Radiation Sciences Department, Medical Research Institute, Alexandria University, Alexandria, Egypt.
Cancer Management and Research Department, Medical Research Institute, Alexandria University, Alexandria, Egypt.
Asian Pac J Cancer Prev. 2024 Feb 1;25(2):447-452. doi: 10.31557/APJCP.2024.25.2.447.
Breast cancer (BC) is the most common form of cancer among women and the second leading cause of cancer-related death worldwide. Several malignancies can be successfully treated with radiation (RT), although radioresistance is still a major contributor to radiotherapy failure. Ionizing radiation (IR) induces pyroptosis in cancer cells. Pyroptosis is a designed method of death connected to routine immunity and directly related to the body ROS content. Objective for the study: The aim of this work was to investigate the role of serum GSDMD-CT, nucleotide-binding domain and leucine-rich-repeat-containing family pyrin 3 (NLRP3) and IL-18 as predictors of pyroptotic cell death mechanism induced by radiotherapy in breast cancer patients.
The 70 female participants in this study were divided into two groups: Group (I): 40 breast cancer patients treated with radiotherapy.
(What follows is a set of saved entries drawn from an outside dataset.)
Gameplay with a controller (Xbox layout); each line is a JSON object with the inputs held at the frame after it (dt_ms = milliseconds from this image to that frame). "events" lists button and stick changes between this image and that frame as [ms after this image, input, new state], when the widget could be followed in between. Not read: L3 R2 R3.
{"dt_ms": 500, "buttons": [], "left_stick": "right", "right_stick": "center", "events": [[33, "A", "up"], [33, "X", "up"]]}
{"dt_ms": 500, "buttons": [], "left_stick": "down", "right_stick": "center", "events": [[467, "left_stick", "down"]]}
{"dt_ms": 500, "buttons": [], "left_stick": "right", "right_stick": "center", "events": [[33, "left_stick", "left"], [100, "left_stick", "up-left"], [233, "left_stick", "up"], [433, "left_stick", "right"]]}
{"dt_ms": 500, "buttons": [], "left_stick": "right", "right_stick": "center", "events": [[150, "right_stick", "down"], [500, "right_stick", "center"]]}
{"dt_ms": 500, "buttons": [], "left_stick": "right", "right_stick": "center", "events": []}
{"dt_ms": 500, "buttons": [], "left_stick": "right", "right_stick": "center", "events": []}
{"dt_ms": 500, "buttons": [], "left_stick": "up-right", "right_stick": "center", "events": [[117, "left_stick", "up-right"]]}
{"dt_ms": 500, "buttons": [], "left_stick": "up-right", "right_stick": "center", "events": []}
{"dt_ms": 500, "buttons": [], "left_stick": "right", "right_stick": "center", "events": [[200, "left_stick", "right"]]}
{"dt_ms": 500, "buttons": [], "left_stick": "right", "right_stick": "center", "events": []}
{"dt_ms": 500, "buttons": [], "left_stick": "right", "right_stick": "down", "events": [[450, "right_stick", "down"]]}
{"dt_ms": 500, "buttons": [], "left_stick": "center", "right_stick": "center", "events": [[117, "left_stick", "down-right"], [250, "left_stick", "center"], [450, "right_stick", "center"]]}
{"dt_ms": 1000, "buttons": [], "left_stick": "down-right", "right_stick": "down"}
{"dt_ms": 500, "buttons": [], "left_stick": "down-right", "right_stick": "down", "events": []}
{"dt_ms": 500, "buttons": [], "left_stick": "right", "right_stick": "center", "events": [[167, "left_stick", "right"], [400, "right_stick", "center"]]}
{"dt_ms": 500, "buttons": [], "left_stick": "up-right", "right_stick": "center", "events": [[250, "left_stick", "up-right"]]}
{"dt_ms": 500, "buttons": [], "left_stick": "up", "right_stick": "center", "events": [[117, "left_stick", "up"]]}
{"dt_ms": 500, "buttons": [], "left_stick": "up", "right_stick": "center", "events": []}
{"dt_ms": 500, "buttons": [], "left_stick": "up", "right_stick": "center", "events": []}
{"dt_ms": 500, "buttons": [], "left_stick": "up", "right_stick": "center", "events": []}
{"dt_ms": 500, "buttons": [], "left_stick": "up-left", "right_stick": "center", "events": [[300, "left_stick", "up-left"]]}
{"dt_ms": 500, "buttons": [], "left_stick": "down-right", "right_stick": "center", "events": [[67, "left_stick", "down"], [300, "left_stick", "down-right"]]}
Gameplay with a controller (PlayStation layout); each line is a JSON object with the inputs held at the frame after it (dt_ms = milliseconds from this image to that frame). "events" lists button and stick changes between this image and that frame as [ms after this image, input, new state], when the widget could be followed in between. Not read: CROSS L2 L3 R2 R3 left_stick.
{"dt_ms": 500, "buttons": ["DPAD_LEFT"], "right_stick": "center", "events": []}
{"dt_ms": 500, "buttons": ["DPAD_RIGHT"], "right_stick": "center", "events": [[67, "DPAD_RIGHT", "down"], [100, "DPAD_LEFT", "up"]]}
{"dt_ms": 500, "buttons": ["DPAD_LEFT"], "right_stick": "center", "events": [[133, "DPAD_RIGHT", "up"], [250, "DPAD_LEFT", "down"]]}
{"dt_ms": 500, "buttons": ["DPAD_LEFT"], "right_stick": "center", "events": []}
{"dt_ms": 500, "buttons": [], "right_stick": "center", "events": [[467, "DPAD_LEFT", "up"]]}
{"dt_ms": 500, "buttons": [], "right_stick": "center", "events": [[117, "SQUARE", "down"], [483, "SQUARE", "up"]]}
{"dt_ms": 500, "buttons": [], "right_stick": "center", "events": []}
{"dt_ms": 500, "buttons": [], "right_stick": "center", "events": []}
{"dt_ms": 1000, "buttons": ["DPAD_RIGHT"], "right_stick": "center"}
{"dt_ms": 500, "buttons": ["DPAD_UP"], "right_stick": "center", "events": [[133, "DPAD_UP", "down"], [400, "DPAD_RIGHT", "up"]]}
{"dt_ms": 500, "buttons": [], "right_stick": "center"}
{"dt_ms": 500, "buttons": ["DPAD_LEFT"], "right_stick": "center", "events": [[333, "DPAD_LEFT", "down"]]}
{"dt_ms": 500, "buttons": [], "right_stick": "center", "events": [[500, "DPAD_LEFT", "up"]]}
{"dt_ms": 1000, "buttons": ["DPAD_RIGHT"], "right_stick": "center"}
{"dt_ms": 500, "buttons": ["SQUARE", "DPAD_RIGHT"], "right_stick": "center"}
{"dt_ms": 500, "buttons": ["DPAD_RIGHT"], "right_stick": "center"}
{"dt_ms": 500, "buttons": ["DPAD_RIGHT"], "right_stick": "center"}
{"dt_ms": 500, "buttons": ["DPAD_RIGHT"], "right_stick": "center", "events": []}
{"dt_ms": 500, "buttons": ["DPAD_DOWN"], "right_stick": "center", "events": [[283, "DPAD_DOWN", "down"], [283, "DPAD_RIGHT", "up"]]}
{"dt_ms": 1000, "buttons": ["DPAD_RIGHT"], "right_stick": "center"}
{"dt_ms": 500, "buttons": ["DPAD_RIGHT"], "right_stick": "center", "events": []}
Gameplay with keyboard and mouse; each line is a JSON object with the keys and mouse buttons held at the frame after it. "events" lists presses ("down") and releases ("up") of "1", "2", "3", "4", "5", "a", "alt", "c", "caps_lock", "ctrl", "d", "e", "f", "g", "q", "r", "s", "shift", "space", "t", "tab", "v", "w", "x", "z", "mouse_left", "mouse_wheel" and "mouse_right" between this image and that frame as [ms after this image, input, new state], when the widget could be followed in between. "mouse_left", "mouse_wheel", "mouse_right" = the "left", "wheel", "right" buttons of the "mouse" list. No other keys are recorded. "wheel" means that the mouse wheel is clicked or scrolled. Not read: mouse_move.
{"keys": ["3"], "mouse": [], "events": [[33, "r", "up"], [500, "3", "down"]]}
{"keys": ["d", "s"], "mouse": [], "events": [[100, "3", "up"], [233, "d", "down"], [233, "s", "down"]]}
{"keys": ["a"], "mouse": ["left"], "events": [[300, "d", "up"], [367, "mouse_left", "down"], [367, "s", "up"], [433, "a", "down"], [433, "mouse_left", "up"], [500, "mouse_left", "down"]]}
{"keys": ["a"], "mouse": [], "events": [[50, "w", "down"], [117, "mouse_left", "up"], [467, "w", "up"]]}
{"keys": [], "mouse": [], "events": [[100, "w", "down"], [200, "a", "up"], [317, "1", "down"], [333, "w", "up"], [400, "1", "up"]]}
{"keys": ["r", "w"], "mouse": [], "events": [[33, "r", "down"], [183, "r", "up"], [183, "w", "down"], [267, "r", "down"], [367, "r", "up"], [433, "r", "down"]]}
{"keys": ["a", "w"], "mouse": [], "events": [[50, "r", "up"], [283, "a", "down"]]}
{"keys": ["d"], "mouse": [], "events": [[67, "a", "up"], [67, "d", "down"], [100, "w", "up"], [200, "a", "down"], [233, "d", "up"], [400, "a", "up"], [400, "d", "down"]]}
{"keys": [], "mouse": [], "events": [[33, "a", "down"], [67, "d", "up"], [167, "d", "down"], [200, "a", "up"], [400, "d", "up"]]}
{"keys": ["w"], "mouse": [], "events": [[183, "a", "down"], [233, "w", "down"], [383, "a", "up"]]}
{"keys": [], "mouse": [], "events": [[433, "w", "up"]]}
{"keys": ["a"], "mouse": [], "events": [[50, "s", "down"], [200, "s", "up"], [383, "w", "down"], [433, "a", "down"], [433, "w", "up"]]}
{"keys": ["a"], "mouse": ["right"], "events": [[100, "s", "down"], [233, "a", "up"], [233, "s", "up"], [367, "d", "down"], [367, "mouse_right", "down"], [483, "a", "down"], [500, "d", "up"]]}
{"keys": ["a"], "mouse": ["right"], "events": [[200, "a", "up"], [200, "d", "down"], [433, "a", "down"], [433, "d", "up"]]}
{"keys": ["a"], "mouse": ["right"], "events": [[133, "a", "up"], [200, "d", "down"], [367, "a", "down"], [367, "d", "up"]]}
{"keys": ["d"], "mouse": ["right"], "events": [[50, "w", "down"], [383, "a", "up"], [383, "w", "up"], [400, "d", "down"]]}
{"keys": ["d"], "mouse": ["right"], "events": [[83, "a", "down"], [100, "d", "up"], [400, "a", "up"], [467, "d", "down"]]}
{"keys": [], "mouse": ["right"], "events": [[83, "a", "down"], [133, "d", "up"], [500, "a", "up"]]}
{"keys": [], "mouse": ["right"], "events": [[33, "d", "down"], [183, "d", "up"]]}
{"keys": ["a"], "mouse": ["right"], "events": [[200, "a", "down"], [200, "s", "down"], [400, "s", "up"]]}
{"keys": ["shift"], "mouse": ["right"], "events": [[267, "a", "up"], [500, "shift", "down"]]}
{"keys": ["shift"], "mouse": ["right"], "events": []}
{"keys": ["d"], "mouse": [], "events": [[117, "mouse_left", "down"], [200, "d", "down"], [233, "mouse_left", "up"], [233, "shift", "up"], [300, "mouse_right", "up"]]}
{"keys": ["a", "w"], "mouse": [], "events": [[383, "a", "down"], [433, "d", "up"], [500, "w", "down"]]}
Group (II): a control group of 30 healthy volunteers with similar ages and sex. Patients with breast cancer received radiation, with a dose of 44 Gray administered over the course of 16 days in five daily fractions of 2.75 Gray each. Two blood samples were taken from breast cancer patients: one before radiotherapy and the other after radiotherapy. While one blood sample was taken from healthy controls. The levels of the circulating pyroptosis biomarkers IL-18, NLRP3, and GSDMD-CT were measured using the ELISA method.
Our results showed that, there was a significant increase in serum pyroptosis markers GSDMD-CT, NLRP3 and IL-18 in BC Patients after RT when compared to before radiotherapy.
Radiotherapy induced pyroptosis in breast cancer patients as a new cell death mechanism. GSDMD-CT, NLRP3 and IL-18 are biomarkers of pyroptosis that significantly increased post irradiation highlighting enhanced ROS and pyroptosis induction.
乳腺癌(BC)是女性中最常见的癌症类型,也是全球癌症相关死亡的第二大主要原因。尽管放射抵抗仍然是放射治疗失败的主要原因,但几种恶性肿瘤可以通过放射治疗(RT)成功治疗。电离辐射(IR)会在癌细胞中诱导细胞焦亡。细胞焦亡是一种与固有免疫有关的程序性细胞死亡方式,与体内 ROS 含量直接相关。研究目的:本研究旨在探讨血清 GSDMD-CT、核苷酸结合寡聚结构域和富含亮氨酸重复序列家族 pyrin 3(NLRP3)和 IL-18 作为预测乳腺癌患者放射治疗诱导细胞焦亡机制的标志物的作用。
本研究共纳入 70 名女性参与者,分为两组:组(I):40 名接受放射治疗的乳腺癌患者。组(II):30 名年龄和性别相匹配的健康志愿者对照组。乳腺癌患者接受放射治疗,剂量为 44 Gray,在 16 天内每天 5 次,每次 2.75 Gray。从乳腺癌患者中采集两份血样:一份在放射治疗前,另一份在放射治疗后。从健康对照组中采集一份血样。使用 ELISA 法测量循环细胞焦亡生物标志物 IL-18、NLRP3 和 GSDMD-CT 的水平。
我们的结果表明,与放射治疗前相比,放射治疗后 BC 患者血清细胞焦亡标志物 GSDMD-CT、NLRP3 和 IL-18 显著增加。
放射治疗诱导乳腺癌患者发生细胞焦亡,这是一种新的细胞死亡机制。GSDMD-CT、NLRP3 和 IL-18 是细胞焦亡的生物标志物,放射治疗后显著增加,提示 ROS 和细胞焦亡诱导增强。